Supplied records:
= Beginning of Section =
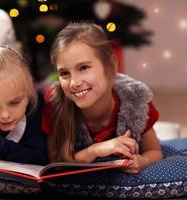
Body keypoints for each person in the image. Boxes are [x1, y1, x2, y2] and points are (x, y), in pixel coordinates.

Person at [42, 22, 162, 174]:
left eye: (84, 68)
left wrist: (143, 161)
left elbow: (154, 151)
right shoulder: (54, 102)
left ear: (111, 66)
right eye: (65, 73)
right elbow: (55, 162)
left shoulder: (136, 101)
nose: (74, 83)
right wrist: (94, 151)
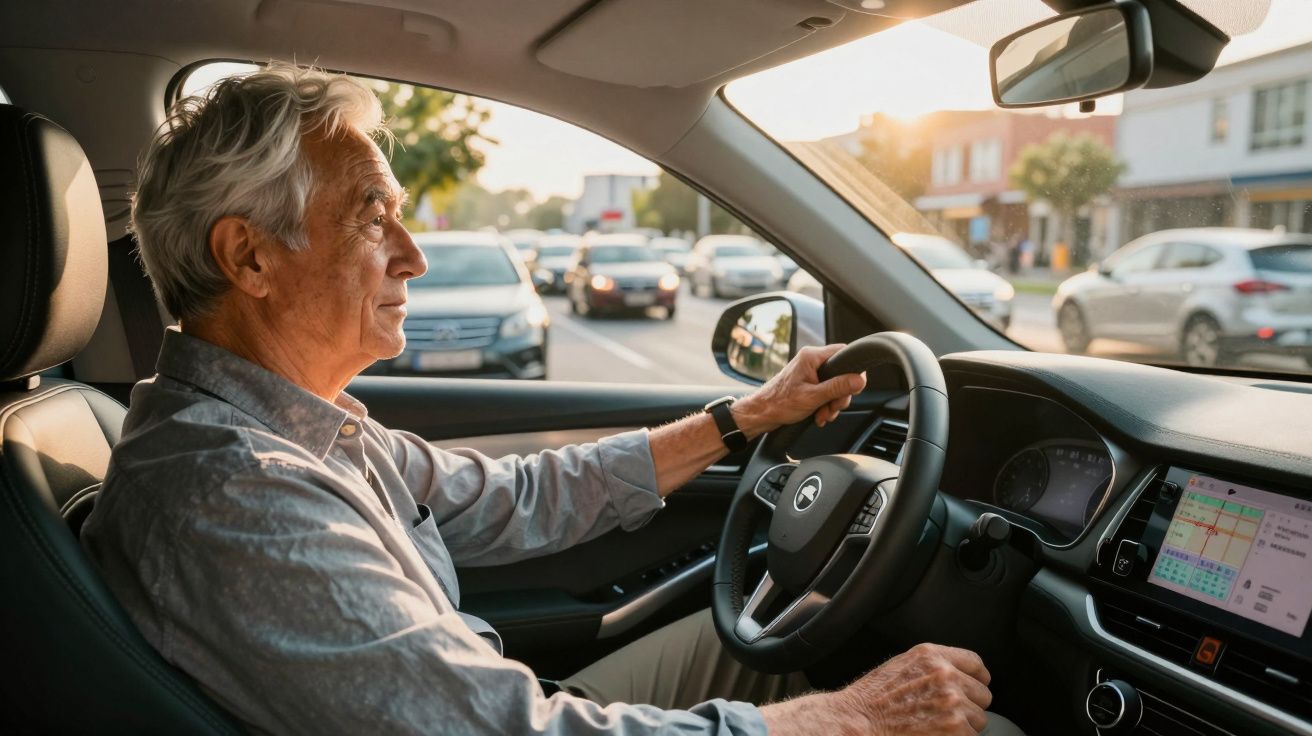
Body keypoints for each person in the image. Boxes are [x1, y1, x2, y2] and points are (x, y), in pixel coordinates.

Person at [82, 64, 1021, 735]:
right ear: (248, 256)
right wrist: (852, 721)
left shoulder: (293, 429)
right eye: (373, 216)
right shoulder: (234, 492)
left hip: (487, 698)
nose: (412, 254)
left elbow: (515, 497)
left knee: (769, 637)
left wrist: (742, 420)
= End of Section =
Work instruction: Pick out each line above that includes "left" and show it.

Answer space:
left eye: (84, 68)
left wrist: (143, 161)
left elbow: (154, 151)
left ear: (111, 66)
left shoulder: (136, 101)
left shoulder: (293, 429)
left hip: (487, 698)
left elbow: (515, 497)
left knee: (769, 637)
left wrist: (742, 420)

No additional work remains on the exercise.